As I discussed in my answer, the rank of the abelianization of $\Gamma_n(p)$ is $n^2-1$, so any generating set must have size at least $n^2-1$. –  Andy Putman Sep 26 '11 at 14:00
    
@Andy: Oops, did not process that part. –  Igor Rivin Sep 26 '11 at 14:10

1 Answer 1

I'm pretty sure that no such explicit generating set exists in the literature. However, at some point I spent some time thinking about this and I have a conjectural generating set.

Normal generators. Let $\Gamma_n$ denote $SL_n(\mathbb{Z})$ and let $\Gamma_n(p)$ denote the level $p$ congruence subgroup of $\Gamma_n$. For $1 \leq i,j \leq n$ such that $i \neq j$, let $e_{ij}$ be the $(i,j)$-elementary matrix. Define $S = \{e_{ij}\ |\ 1 \leq i,j \leq n, i \neq j\}$ and $S(p) = \{e_{ij}^p\ |\ 1 \leq i,j \leq n, i \neq j\}$. Clearly we have $S(p) \subset \Gamma_n(p)$. Moreover, the proof of the congruence subgroup theorem (by Mennicke and Serre) shows that $\Gamma_n(p)$ is the normal closure in $\Gamma_n$ of the subgroup generated by $S(p)$.

Abelianization of congruence subgroup. However, $S(p)$ does not generate $\Gamma_n(p)$. This follows from the computation of the abelianization of $\Gamma_n(p)$ by Lee and Szczarba. Briefly, they defined a homomorphism $$\phi : \Gamma_n(p) \rightarrow \mathfrak{sl}_n(\mathbb{Z}/p).$$ Here $\mathfrak{sl}_n(\mathbb{Z}/p)$ is the abelian group of $n \times n$ matrices of trace $0$ with entries in $\mathbb{Z}/p$. The definition of $\phi$ is as follows. An element of $\Gamma_n(p)$ is of the form $1 + p A$ for some matrix $A$. Define $\phi(1+pA) = A$ modulo $p$. It is easy to see that the trace of $A$ mod $p$ is $0$. Moreover, this map is a homomorphism due to the identity $$(1+pA)(1+pB) = 1+p(A+B)+p^2 AB.$$ Lee and Szczarba proved two things about $\phi$.

  1. They proved that $\phi$ is surjective. I'll say more about this below.
  2. They proved that the kernel of $\phi$ (which, by the way, is clearly $\Gamma_n(p^2)$) is the whole commutator subgroup of $\Gamma_n(p)$ for $n \geq 3$.

This implies that the abelianization of $\Gamma_n(p)$ is $\mathfrak{sl}_n(\mathbb{Z}/p)$.
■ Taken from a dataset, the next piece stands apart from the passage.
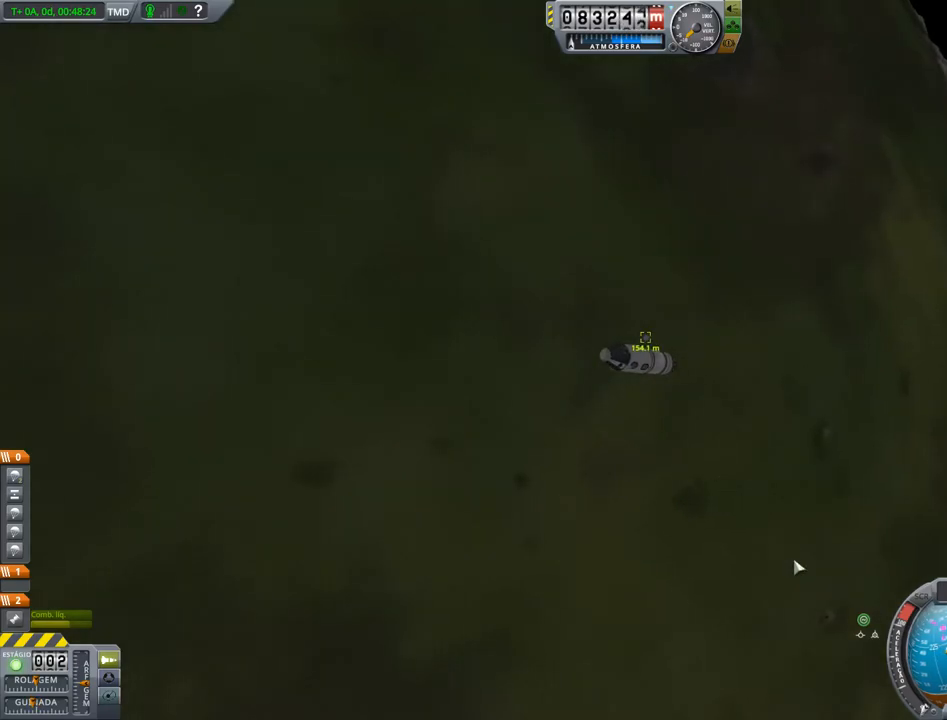
{"keys": ["w"], "events": [[267, "w", "down"]]}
They only normally generate. Now, above I claimed that $S(p)$ does not generate $\Gamma_n(p)$. If $G$ is the subgroup generated by $S(p)$, it is easy to see that $\phi(G)$ is exactly the group of matrices whose diagonals are $0$. The problem thus is that you don't get the diagonal matrices.

Hitting the diagonal. We thus need generators that hit the diagonal matrices. For $1 \leq i < n$, let $f_i$ be the result of inserting the $2 \times 2$ matrix $\left( \begin{array}{ll} 1+p & -p \\ p & 1-p\\ \end{array} \right)$ into the $n \times n$ identity matrix with the upper left at position $(i,i)$. Define $T = \{f_i\ |\ 1 \leq i < n\}$. I conjecture that $S(p) \cup T$ generates $\Gamma_n(p)$. Here is my evidence for this.

  1. Let $H$ be the subgroup generated by $S(p) \cup T$. Then $\phi(H)$ is all of $\mathfrak{sl}_n(\mathbb{Z}/p)$.

  2. I can prove this by hand for $p=2$ and $p=3$.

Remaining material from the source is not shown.